Thanks for posting. I've got the same problem on my 2012, and will probably do the repair when it warms up. Based on your video I'll borrow that pusher/pulled set before I get started!
Good video. Very informative and the different angles shown were great! Adding the light to see the transmission seal was a nice touch. Also showing the OE unit and replacement unit side by side to see the differences was helpful. Keep up the good work!
I hope I will never have to do this on my car .. I.m not a young buck anymore and try to stick to oil changes,rotor and brake changes nowadays. Well actually there is a spark plug change and maybe an engine mount in the near future .. still easy stuff though. Its the stuff with a lot of hunching and bending over that I dread. Thank you for all your helpful videos and so sad to hear you finally sold your car. Hopefully you left the new owners your number so you can fix and record any issues they may have .. :)

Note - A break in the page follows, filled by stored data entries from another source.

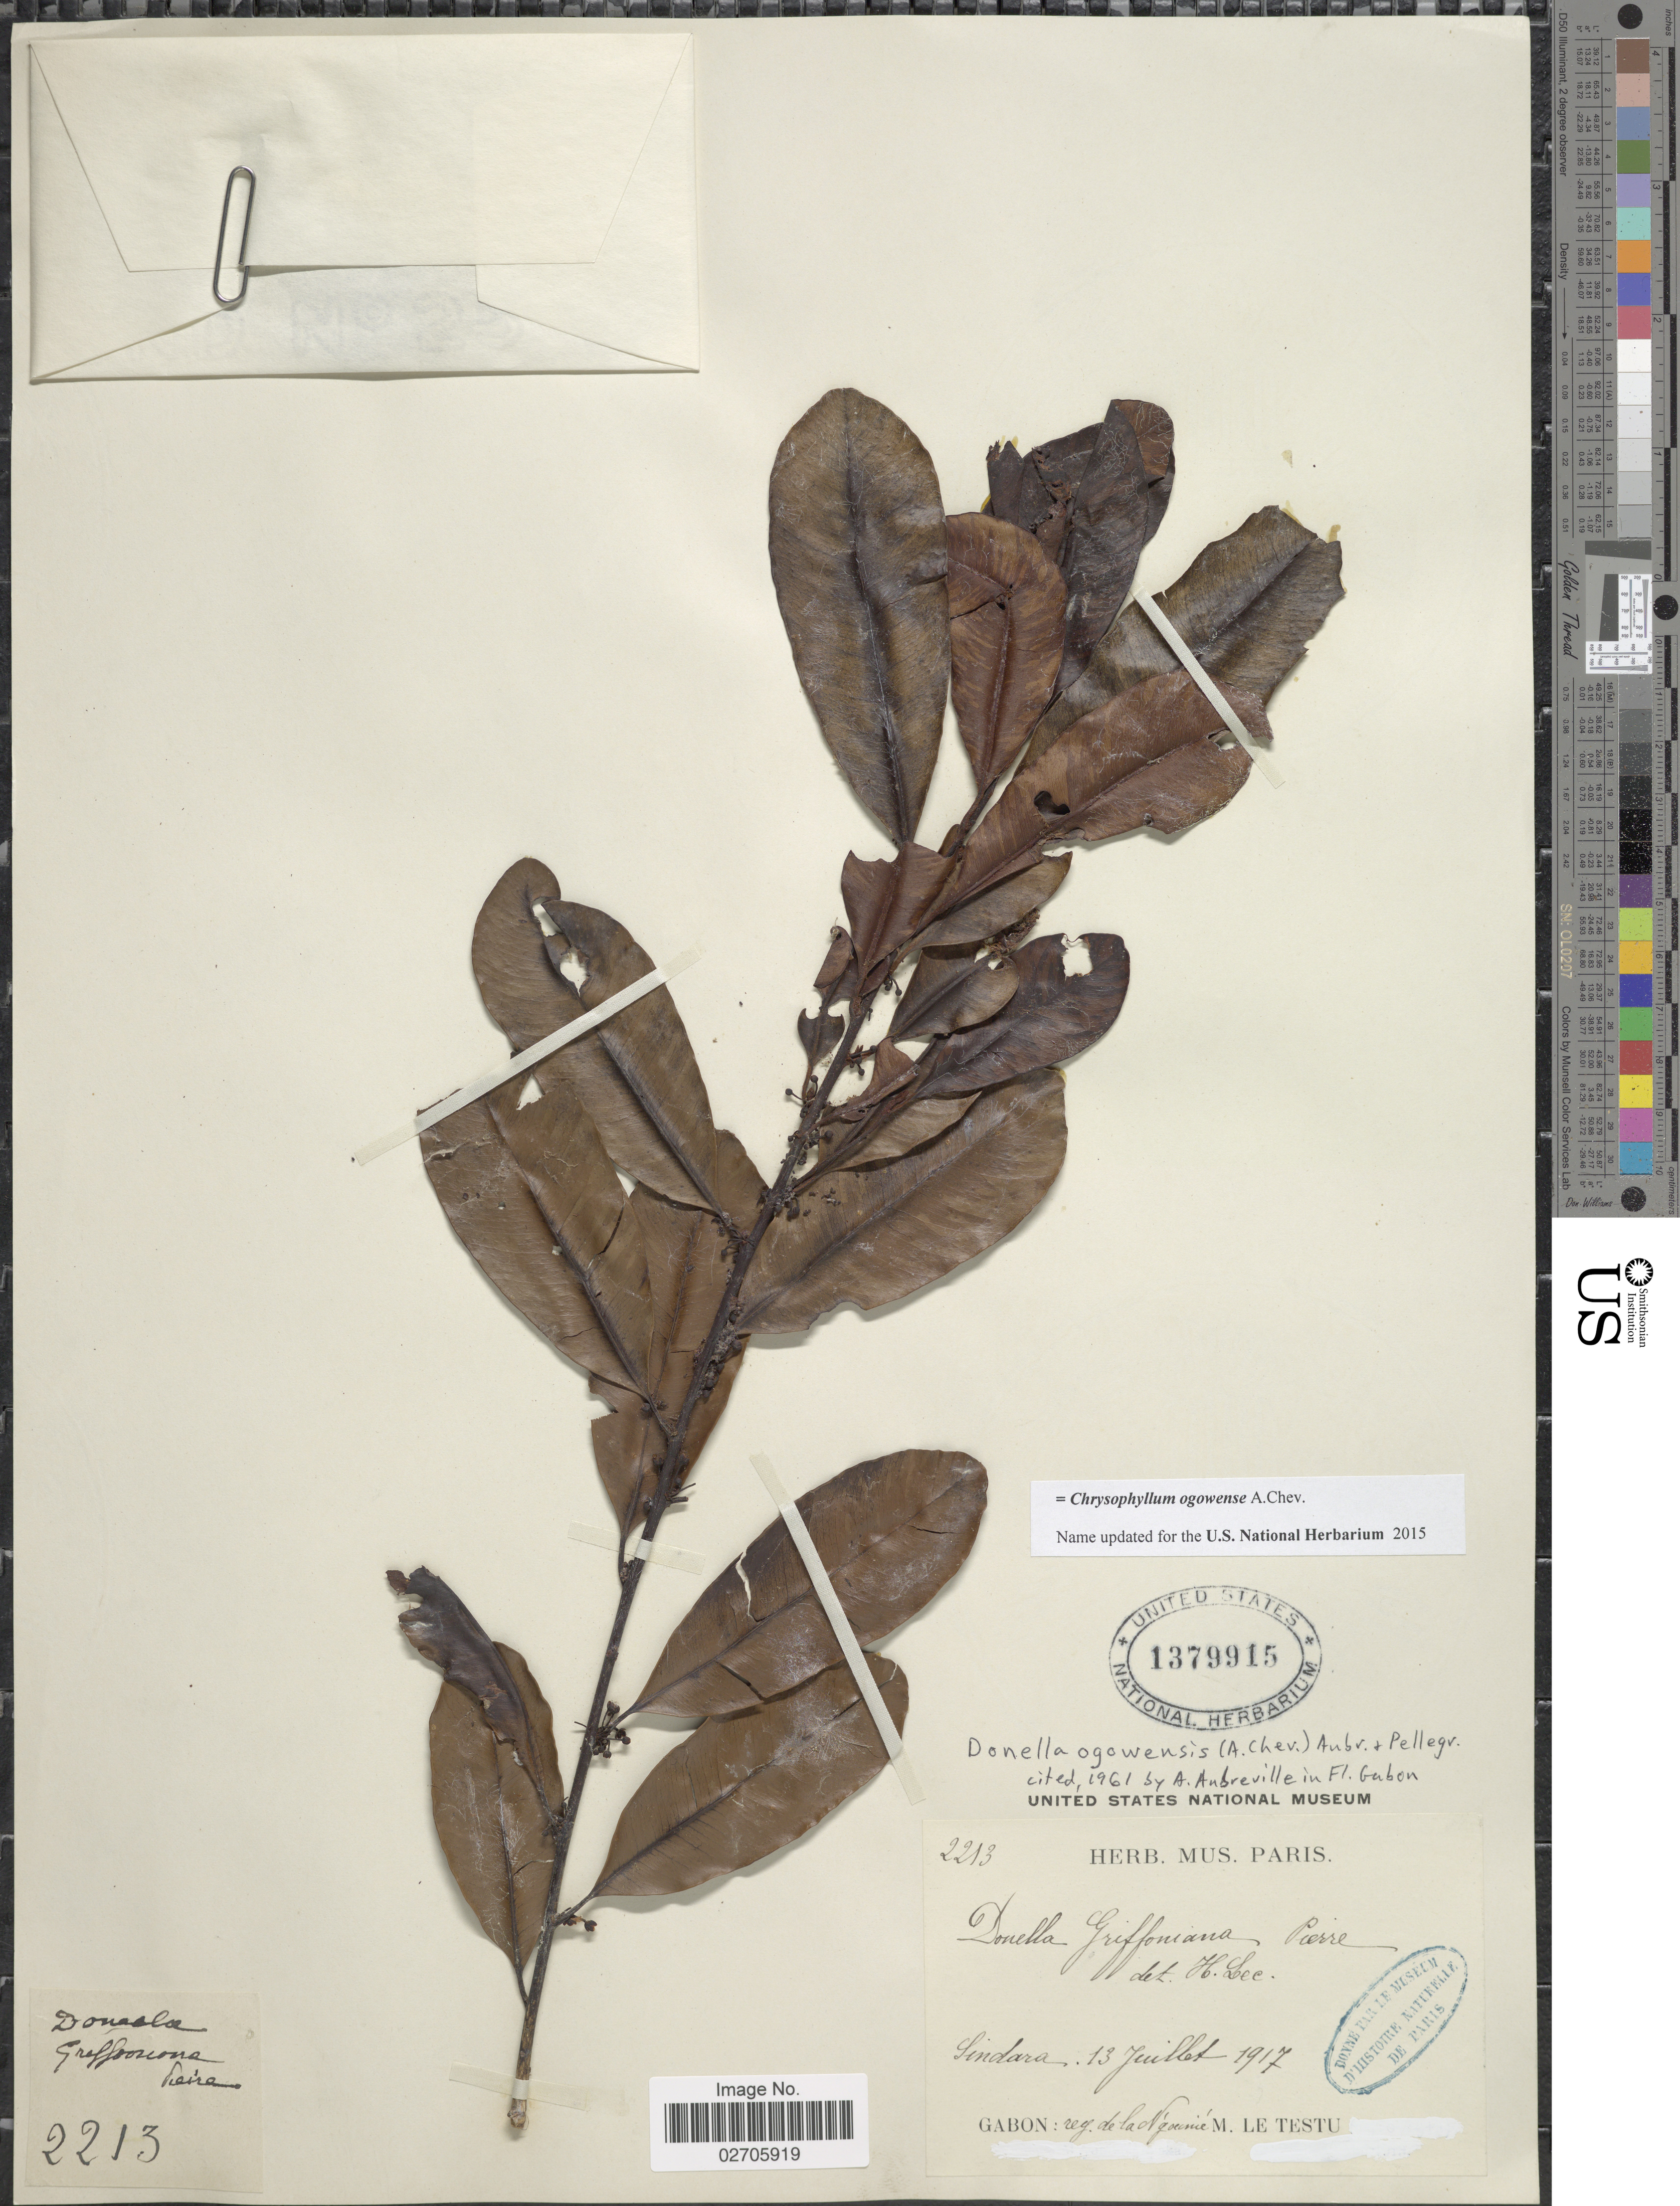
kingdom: Plantae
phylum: Tracheophyta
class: Magnoliopsida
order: Ericales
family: Sapotaceae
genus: Chrysophyllum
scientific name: Chrysophyllum ogowense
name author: A. Chev.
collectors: M. Le Testu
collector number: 2213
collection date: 1917-07-13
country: Gabon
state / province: Ngounie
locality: Sindara, reg de la N'gounié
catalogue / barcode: US 1379915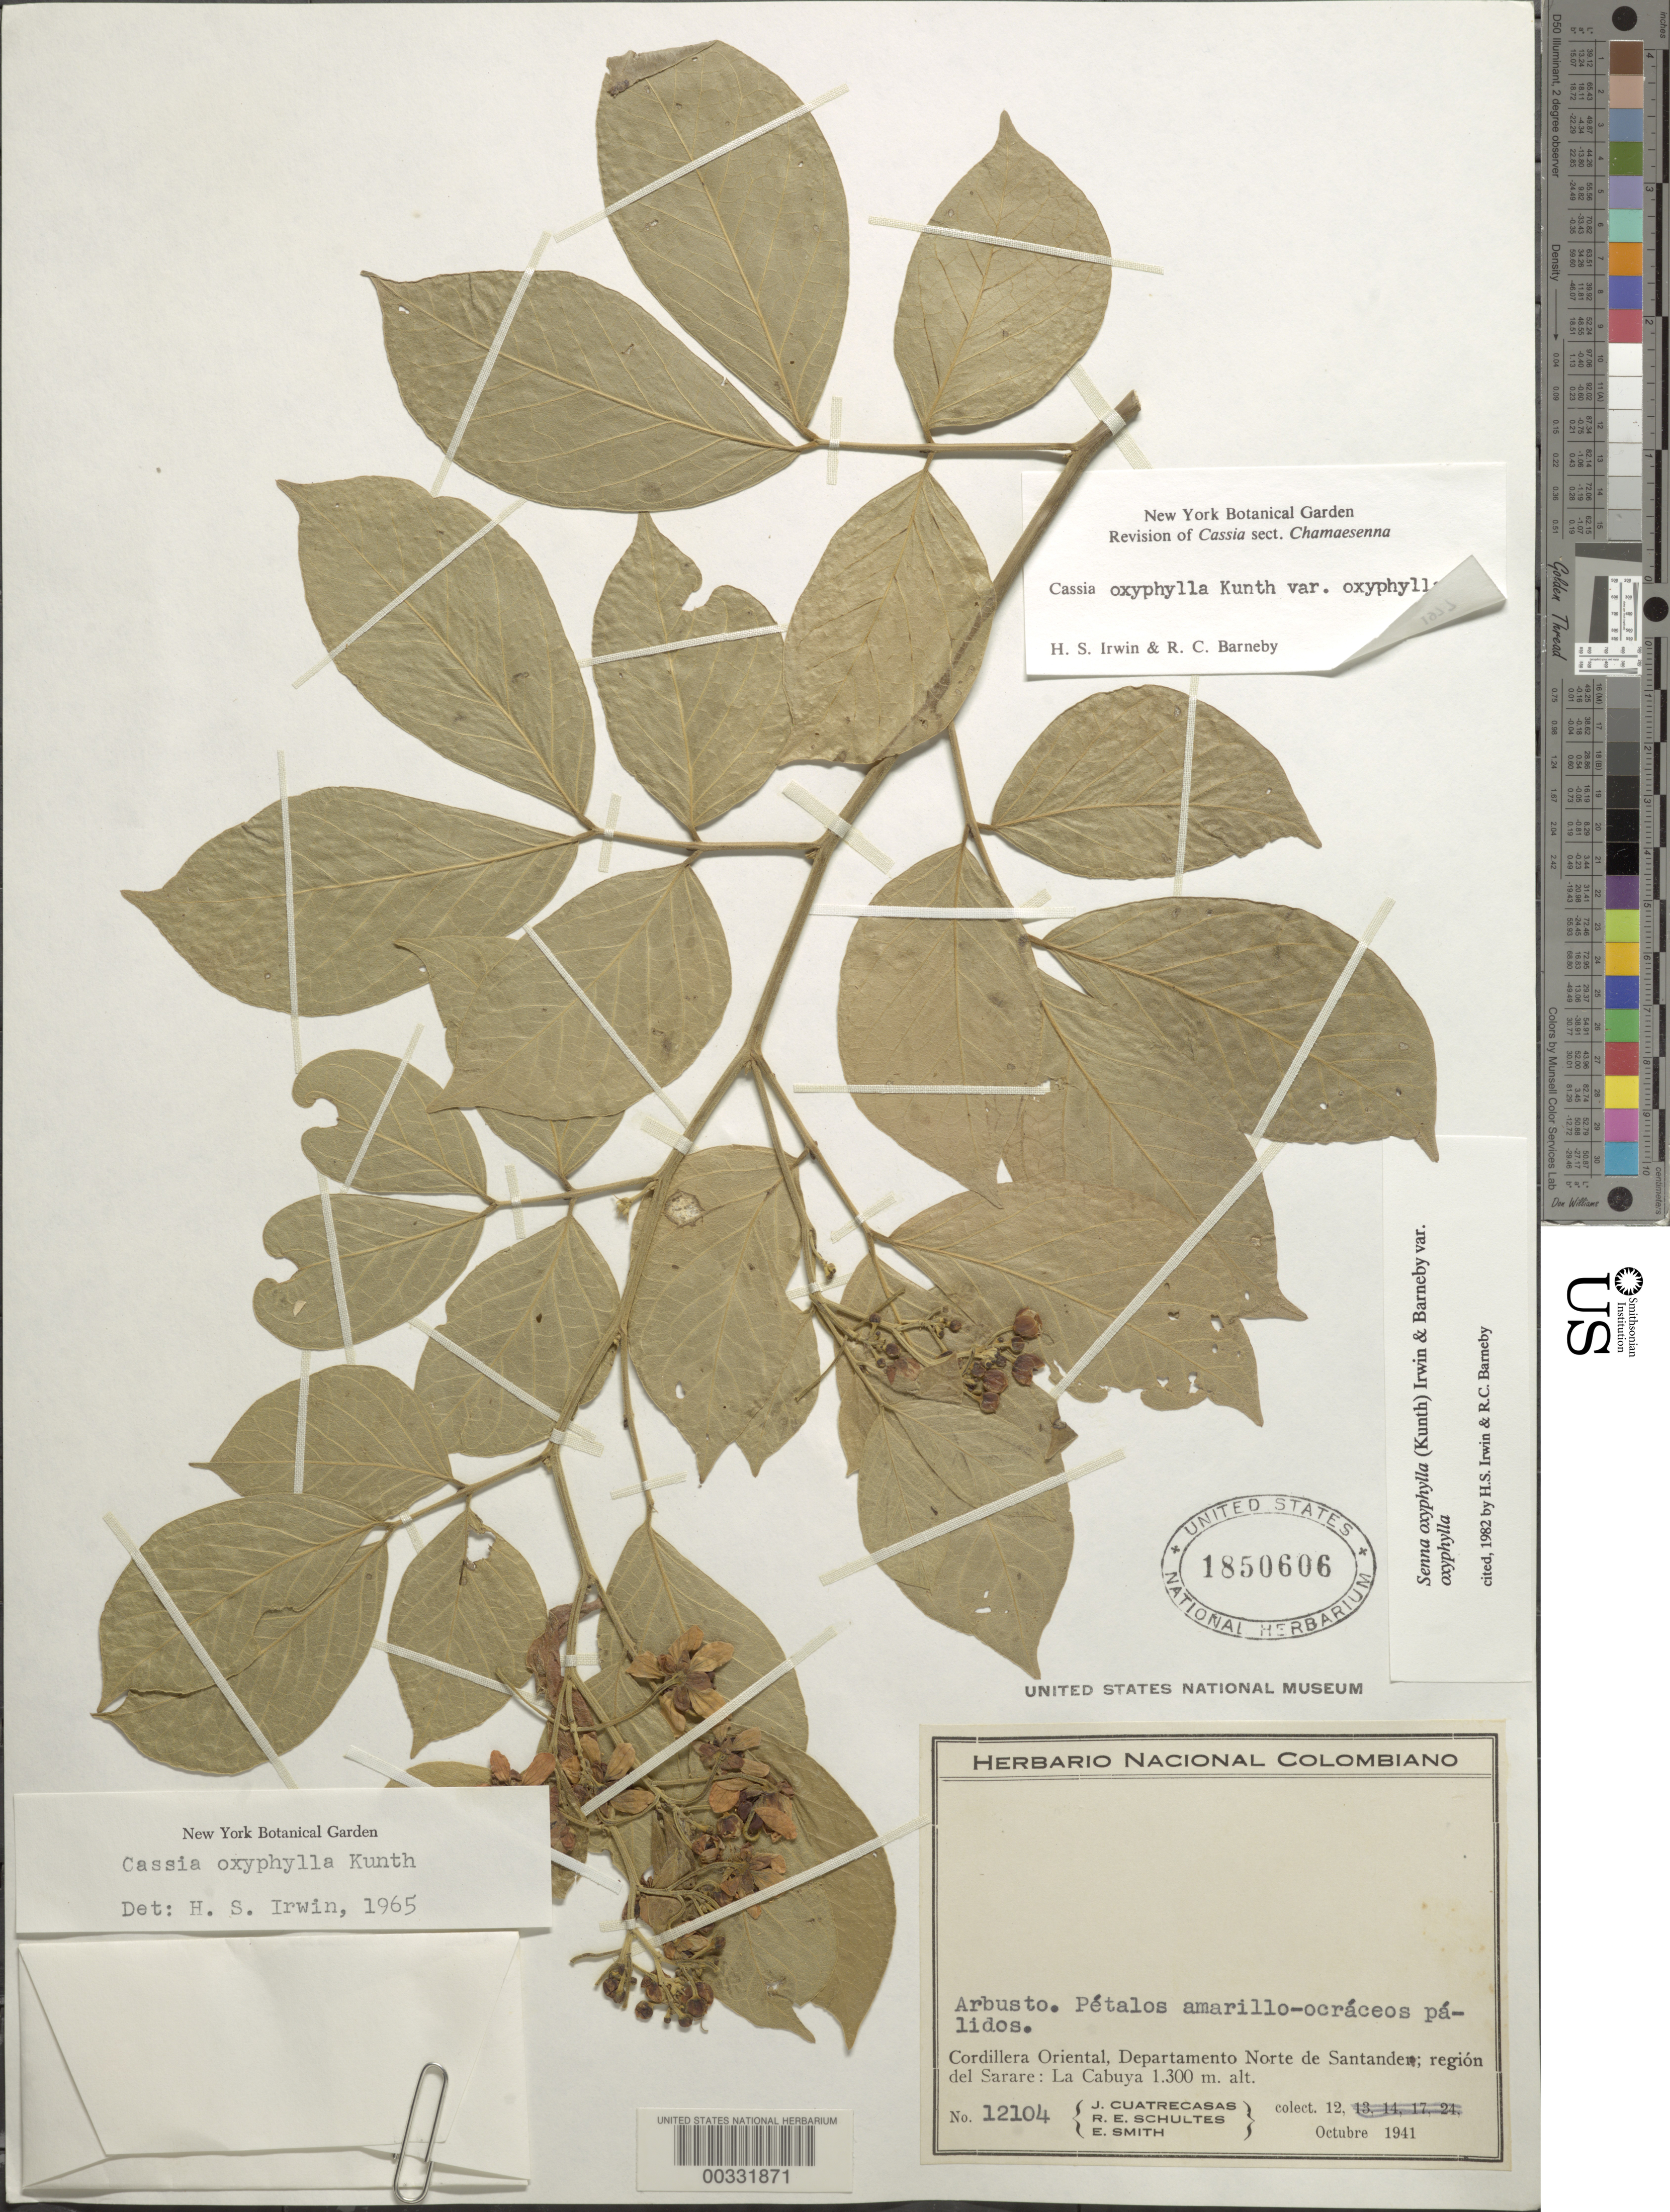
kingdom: Plantae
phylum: Tracheophyta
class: Magnoliopsida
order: Fabales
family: Fabaceae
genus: Senna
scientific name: Senna oxyphylla var. oxyphylla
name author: (Kunth) H.S. Irwin & Barneby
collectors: J. Cuatrecasas, R. E. Schultes & C. E. Smith Jr.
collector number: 12104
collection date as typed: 12 Oct 1941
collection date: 1941-10-12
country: Colombia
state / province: Norte de Santander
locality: Region del Sarare; la Cubuya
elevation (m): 1300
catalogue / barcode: US 1850606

After the swap did your car have a low vibration at 20mph then goes away? The CV axles were aftermarket and exactly the same other than the rubber bushing thing on the middle of the metal shaft.
I have a 2017 mazda with 25k miles and when I turn all way left or right with the steering wheel it makes this weird screech noise (like metal contact, it isn't loud but noticeable). Do you think the whole axle is done or the cv inner/outer joints are bad?
That feels like warranty job. I'd ask Mazda dealer to fix it under warranty. Noises are notoriously hard to diagnose over the internet. They are usually isolated with microphones mounted in the suspected area.
Great video, my wife's 14 just started ticking on hard left turns so after watching this I'll diy it. Question, did you run into any issues not replacing the trans seal and roughly how much fluid did you have to replace?
any way just to refill the grease with a grease needle and pump in through the opening of the boot itself? just wondering...thanks love your videos...the best
You don't need to refill. If the boot is broken, you can buy a new boot and it will comes with new grease. You will need to disassemble the current CV axel and install new. It is not an easy process, if you are up to the task, look for mechanics posting how to on that. The process is way to involved and at times requires special tools.
No. It is a magnet based system and reads from wheel bearing, so unless you are replacing a wheel bearing, no issues with abs. Biggest problem is if you need, getting a correct tranny seal.